Sebagai contoh Dr. Kamil dan dr. Rasya menunjukkan keseriusan mereka dan kebenaran tekad mereka untuk menjadikan anaknya penghafal Al-Qur’an, dengan mulai menghafal sedikit demi sedikit. Jadi sejak bayi, surat Tabarak sudah mendapatkan suasana menghafal Al-Qur’an di rumahnya. Ayah ibunya menjadi contoh teladan dalam hal ini. Siang dan malam ia menyaksikan kondisi itu, yaitu saat-saat yang mengesankan ketika ibunya khusyu dalam tilawah dan ayahnya tenggelam dalam murajaah.
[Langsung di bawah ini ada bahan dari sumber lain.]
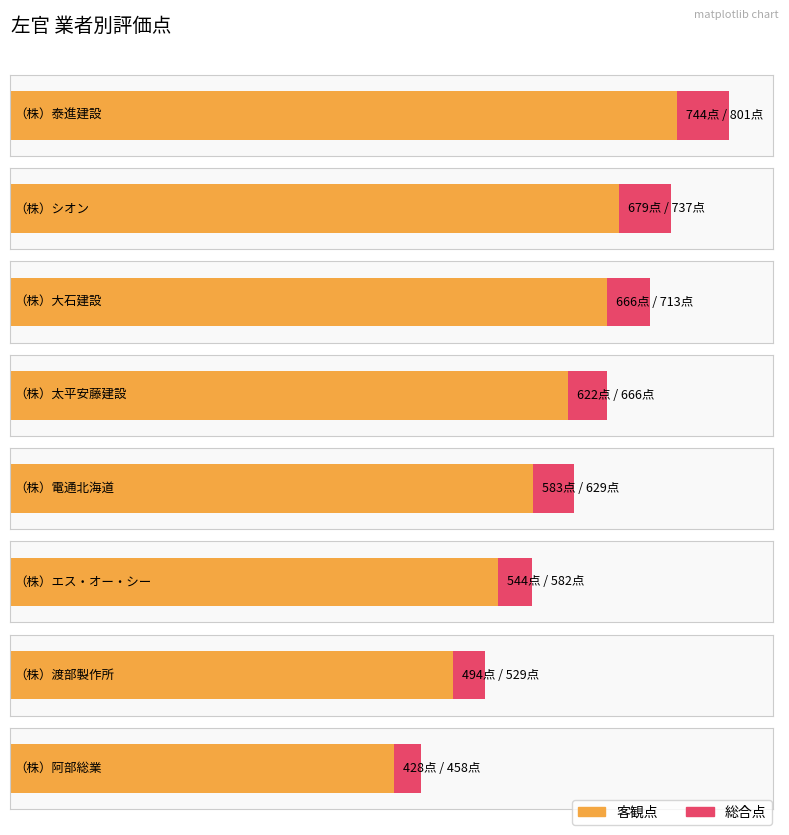

What is the sum of the 総合点 values at （株）大石建設 and （株）シオン?

1450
Di usia tiga tahun, kondisi kejiwaannya sudah siap. Maka mulailah ia menghafal dan ternyata pencapaian hafalannya sangat cepat dan mengejutkan. Maasyaa Allah wa Tabarakallah wa Ta’al.
Tentulah ada taufiq Allah untuk keluarga qurani seperti ini. Tapi yang jelas, dari sisi manusiawi, semua capaian tidak terjadi dengan tiba tiba. Semua perlu proses yang tidak sederhana namun membutuhkan jiddiyah dan pengorbanan.
4. Menyekolahkan anak di lembaga pendidikan yang berlandaskan Al Quran dan Sunnah
Lingkungan yang Islami akan menjadi salah satu faktor terbentuknya generasi Qurani. Salah satunya adalah memberikan pendidikan di lembaga pendidikan formal, non formal yang mengutamakan Al Quran dan sunnah.
Dengan dibimbing langsung oleh guru-guru yang menjunjung tinggi Al Quran, akan menjaga anak dari pengaruh kehidupan luar yang penuh dengan kemungkaran, sehingga sang anak akan lebih fokus mempelajari dan menghafalkan ilmu Al Quran dan otomatis akan membentuk karakter yang kuat dan mandiri sesuai Al Quran dan Sunnah sebagai bekal menyongsong masa depannya.
Sebagai contoh menyekolahkan anak di ESLUHAQU, trand mark akronim SDIT Luqman Al-Hakim 2 Miliran yang menjadikan Al Quran sebagai spirit utama dalam sistem pendidikan, Mulai dengan alokasi waktu pelajaran Al Quran sampai 20 jam perpekan, capaian hafalannya harus terpenuhi minimal 10 juz, dan beberapa realisasi nilai-nilai Al Quran bagi peserta didiknya.
Berbagai ikhtiyar di atas adalah cara kita menjemput nasib mulia sebagai orang tua maupun bagi anak-anak tercinta menjadi ahlul Quran yang pernah disebutkan dalam sebuah riwayat dari Anas bin Malik radhiallahu anhu, ia berkata, bahwa Rasulullah sallallahu alaihi wa sallam bersabda,
“Sesungguhnya Allah mempunyai keluarga di antara manusia, para sahabat bertanya, “Siapakah mereka ya Rasulullah?” Rasul menjawab, “Para ahli Al Qur’an. Merekalah keluarga Allah dan hamba pilihanNya.” (HR. Ahmad dan Ibnu Majah)
Apakah yang dimaksud dengan keluarga Allah dan hamba pilihan-Nya? Imam Al-Manawi rahimahullah menjelaskan, “Maksudnya adalah para penghafal Al-Qur’an yang mengamalkannya, mereka itu adalah kekasih Allah yang dikhususkan dari kalangan manusia. Mereka dinamakan seperti itu sebagai bentuk penghormatan kepada mereka seperti penamaan Baitullah (rumah Allah)”.
Semoga kita dan keluarga kita menjadi ahlu Al Quran, Aamiin. Wallahu a’lam bishawab.